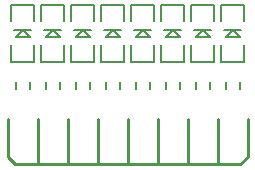
<source format=gto>
G75*
G70*
%OFA0B0*%
%FSLAX24Y24*%
%IPPOS*%
%LPD*%
%AMOC8*
5,1,8,0,0,1.08239X$1,22.5*
%
%ADD10C,0.0100*%
%ADD11C,0.0080*%
%ADD12C,0.0060*%
D10*
X000431Y000300D02*
X000181Y000550D01*
X000181Y001800D01*
X001181Y001800D02*
X001181Y000300D01*
X002181Y000300D01*
X003181Y000300D01*
X004181Y000300D01*
X005181Y000300D01*
X006181Y000300D01*
X007181Y000300D01*
X007931Y000300D01*
X008181Y000550D01*
X008181Y001800D01*
X007181Y001800D02*
X007181Y000300D01*
X006181Y000300D02*
X006181Y001800D01*
X005181Y001800D02*
X005181Y000300D01*
X004181Y000300D02*
X004181Y001800D01*
X003181Y001800D02*
X003181Y000300D01*
X002181Y000300D02*
X002181Y001800D01*
X001181Y000300D02*
X000431Y000300D01*
D11*
X000288Y003731D02*
X001075Y003731D01*
X001075Y004282D01*
X001288Y004282D02*
X001288Y003731D01*
X002075Y003731D01*
X002075Y004282D01*
X002288Y004282D02*
X002288Y003731D01*
X003075Y003731D01*
X003075Y004282D01*
X003288Y004282D02*
X003288Y003731D01*
X004075Y003731D01*
X004075Y004282D01*
X004288Y004282D02*
X004288Y003731D01*
X005075Y003731D01*
X005075Y004282D01*
X005288Y004282D02*
X005288Y003731D01*
X006075Y003731D01*
X006075Y004282D01*
X006288Y004282D02*
X006288Y003731D01*
X007075Y003731D01*
X007075Y004282D01*
X007288Y004282D02*
X007288Y003731D01*
X008075Y003731D01*
X008075Y004282D01*
X007918Y004557D02*
X007681Y004794D01*
X007445Y004557D01*
X007918Y004557D01*
X007957Y004794D02*
X007681Y004794D01*
X007406Y004794D01*
X007288Y005069D02*
X007288Y005620D01*
X008075Y005620D01*
X008075Y005069D01*
X007075Y005069D02*
X007075Y005620D01*
X006288Y005620D01*
X006288Y005069D01*
X006075Y005069D02*
X006075Y005620D01*
X005288Y005620D01*
X005288Y005069D01*
X005075Y005069D02*
X005075Y005620D01*
X004288Y005620D01*
X004288Y005069D01*
X004075Y005069D02*
X004075Y005620D01*
X003288Y005620D01*
X003288Y005069D01*
X003075Y005069D02*
X003075Y005620D01*
X002288Y005620D01*
X002288Y005069D01*
X002075Y005069D02*
X002075Y005620D01*
X001288Y005620D01*
X001288Y005069D01*
X001075Y005069D02*
X001075Y005620D01*
X000288Y005620D01*
X000288Y005069D01*
X000406Y004794D02*
X000681Y004794D01*
X000918Y004557D01*
X000445Y004557D01*
X000681Y004794D01*
X000957Y004794D01*
X001406Y004794D02*
X001681Y004794D01*
X001918Y004557D01*
X001445Y004557D01*
X001681Y004794D01*
X001957Y004794D01*
X002406Y004794D02*
X002681Y004794D01*
X002918Y004557D01*
X002445Y004557D01*
X002681Y004794D01*
X002957Y004794D01*
X003406Y004794D02*
X003681Y004794D01*
X003918Y004557D01*
X003445Y004557D01*
X003681Y004794D01*
X003957Y004794D01*
X004406Y004794D02*
X004681Y004794D01*
X004918Y004557D01*
X004445Y004557D01*
X004681Y004794D01*
X004957Y004794D01*
X005406Y004794D02*
X005681Y004794D01*
X005918Y004557D01*
X005445Y004557D01*
X005681Y004794D01*
X005957Y004794D01*
X006406Y004794D02*
X006681Y004794D01*
X006918Y004557D01*
X006445Y004557D01*
X006681Y004794D01*
X006957Y004794D01*
X000288Y004282D02*
X000288Y003731D01*
D12*
X000445Y003044D02*
X000445Y002807D01*
X000918Y002807D02*
X000918Y003044D01*
X001445Y003044D02*
X001445Y002807D01*
X001918Y002807D02*
X001918Y003044D01*
X002445Y003044D02*
X002445Y002807D01*
X002918Y002807D02*
X002918Y003044D01*
X003445Y003044D02*
X003445Y002807D01*
X003918Y002807D02*
X003918Y003044D01*
X004445Y003044D02*
X004445Y002807D01*
X004918Y002807D02*
X004918Y003044D01*
X005445Y003044D02*
X005445Y002807D01*
X005918Y002807D02*
X005918Y003044D01*
X006445Y003044D02*
X006445Y002807D01*
X006918Y002807D02*
X006918Y003044D01*
X007445Y003044D02*
X007445Y002807D01*
X007918Y002807D02*
X007918Y003044D01*
M02*

</source>
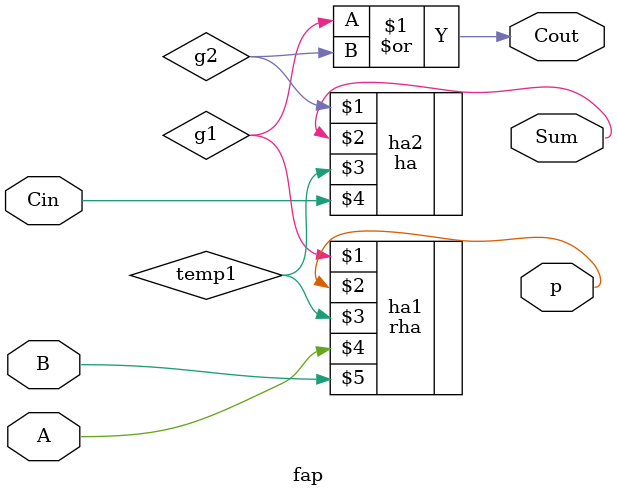
<source format=v>
module fap (Cout, Sum, p, A, B, Cin);

   input  A, B, Cin;

   output p, Sum, Cout;
   
   rha ha1 (g1, p, temp1, A, B);
   ha ha2 (g2, Sum, temp1, Cin);
   or o1 (Cout, g1, g2);

endmodule // fap




</source>
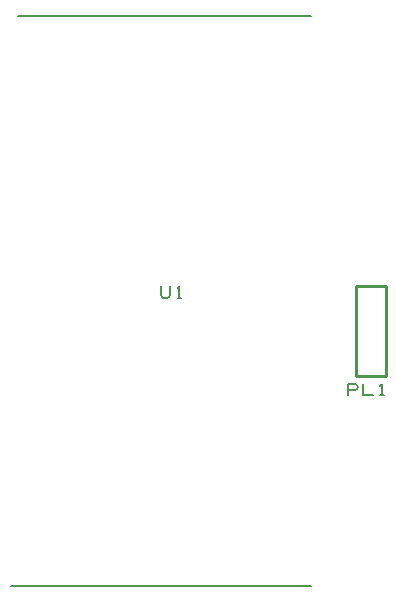
<source format=gbr>
G04 EasyPC Gerber Version 21.0.3 Build 4286 *
G04 #@! TF.Part,Single*
G04 #@! TF.FileFunction,Legend,Top *
G04 #@! TF.FilePolarity,Positive *
%FSLAX35Y35*%
%MOIN*%
%ADD11C,0.00500*%
%ADD22C,0.00787*%
%ADD25C,0.01000*%
X0Y0D02*
D02*
D11*
X125250Y134937D02*
Y132125D01*
X125563Y131500*
X126187Y131187*
X127437*
X128063Y131500*
X128375Y132125*
Y134937*
X130875Y131187D02*
X132125D01*
X131500D02*
Y134937D01*
X130875Y134313*
X187750Y98687D02*
Y102437D01*
X189937*
X190563Y102125*
X190875Y101500*
X190563Y100875*
X189937Y100563*
X187750*
X192750Y102437D02*
Y98687D01*
X195875*
X198375D02*
X199625D01*
X199000D02*
Y102437D01*
X198375Y101813*
D02*
D22*
X75250Y35250D02*
X175250D01*
X77817Y225250D02*
X175250D01*
D02*
D25*
X190250Y135250D02*
Y105250D01*
X200250*
Y135250*
X190250*
X0Y0D02*
M02*

</source>
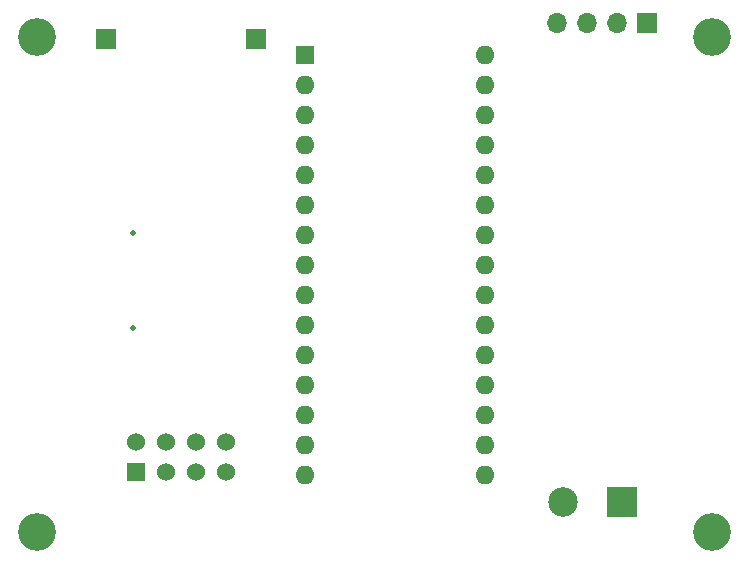
<source format=gbr>
%TF.GenerationSoftware,KiCad,Pcbnew,(5.1.10)-1*%
%TF.CreationDate,2021-11-03T11:27:17+01:00*%
%TF.ProjectId,Telemetry,54656c65-6d65-4747-9279-2e6b69636164,rev?*%
%TF.SameCoordinates,Original*%
%TF.FileFunction,Soldermask,Bot*%
%TF.FilePolarity,Negative*%
%FSLAX46Y46*%
G04 Gerber Fmt 4.6, Leading zero omitted, Abs format (unit mm)*
G04 Created by KiCad (PCBNEW (5.1.10)-1) date 2021-11-03 11:27:17*
%MOMM*%
%LPD*%
G01*
G04 APERTURE LIST*
%ADD10C,0.500000*%
%ADD11R,1.700000X1.700000*%
%ADD12O,1.700000X1.700000*%
%ADD13R,2.500000X2.500000*%
%ADD14C,2.500000*%
%ADD15R,1.600000X1.600000*%
%ADD16O,1.600000X1.600000*%
%ADD17C,1.524000*%
%ADD18R,1.524000X1.524000*%
%ADD19C,3.200000*%
G04 APERTURE END LIST*
D10*
%TO.C,J5*%
X154230000Y-68710000D03*
X154230000Y-76710000D03*
%TD*%
D11*
%TO.C,U3*%
X197739000Y-50927000D03*
D12*
X195199000Y-50927000D03*
X192659000Y-50927000D03*
X190119000Y-50927000D03*
%TD*%
D13*
%TO.C,U2*%
X195580000Y-91440000D03*
D14*
X190580000Y-91440000D03*
%TD*%
D11*
%TO.C, *%
X151892000Y-52260500D03*
%TD*%
%TO.C, *%
X164655500Y-52260500D03*
%TD*%
D15*
%TO.C,U1*%
X168783000Y-53594000D03*
D16*
X184023000Y-86614000D03*
X168783000Y-56134000D03*
X184023000Y-84074000D03*
X168783000Y-58674000D03*
X184023000Y-81534000D03*
X168783000Y-61214000D03*
X184023000Y-78994000D03*
X168783000Y-63754000D03*
X184023000Y-76454000D03*
X168783000Y-66294000D03*
X184023000Y-73914000D03*
X168783000Y-68834000D03*
X184023000Y-71374000D03*
X168783000Y-71374000D03*
X184023000Y-68834000D03*
X168783000Y-73914000D03*
X184023000Y-66294000D03*
X168783000Y-76454000D03*
X184023000Y-63754000D03*
X168783000Y-78994000D03*
X184023000Y-61214000D03*
X168783000Y-81534000D03*
X184023000Y-58674000D03*
X168783000Y-84074000D03*
X184023000Y-56134000D03*
X168783000Y-86614000D03*
X184023000Y-53594000D03*
X168783000Y-89154000D03*
X184023000Y-89154000D03*
%TD*%
D17*
%TO.C,U4*%
X162102800Y-86360000D03*
X162102800Y-88900000D03*
X159562800Y-86360000D03*
X159562800Y-88900000D03*
X157022800Y-86360000D03*
X157022800Y-88900000D03*
X154482800Y-86360000D03*
D18*
X154482800Y-88900000D03*
%TD*%
D19*
%TO.C, *%
X146050000Y-52070000D03*
%TD*%
%TO.C, *%
X203200000Y-52070000D03*
%TD*%
%TO.C, *%
X203200000Y-93980000D03*
%TD*%
%TO.C, *%
X146050000Y-93980000D03*
%TD*%
M02*

</source>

☆ ☆ ☆ ☆ ☆ ☆ ☆

**What needs to be done**. Copy exactly the lines of the entries above from the one containing "module fap (Cout, Sum, p, A, B, Cin);" through the one containing "X132125D01*". Both end lines count; pictures do not.

**Reply to the task**.
module fap (Cout, Sum, p, A, B, Cin);

   input  A, B, Cin;

   output p, Sum, Cout;
   
   rha ha1 (g1, p, temp1, A, B);
   ha ha2 (g2, Sum, temp1, Cin);
   or o1 (Cout, g1, g2);

endmodule // fap




</source>
<source format=gbr>
G04 EasyPC Gerber Version 21.0.3 Build 4286 *
G04 #@! TF.Part,Single*
G04 #@! TF.FileFunction,Legend,Top *
G04 #@! TF.FilePolarity,Positive *
%FSLAX35Y35*%
%MOIN*%
%ADD11C,0.00500*%
%ADD22C,0.00787*%
%ADD25C,0.01000*%
X0Y0D02*
D02*
D11*
X125250Y134937D02*
Y132125D01*
X125563Y131500*
X126187Y131187*
X127437*
X128063Y131500*
X128375Y132125*
Y134937*
X130875Y131187D02*
X132125D01*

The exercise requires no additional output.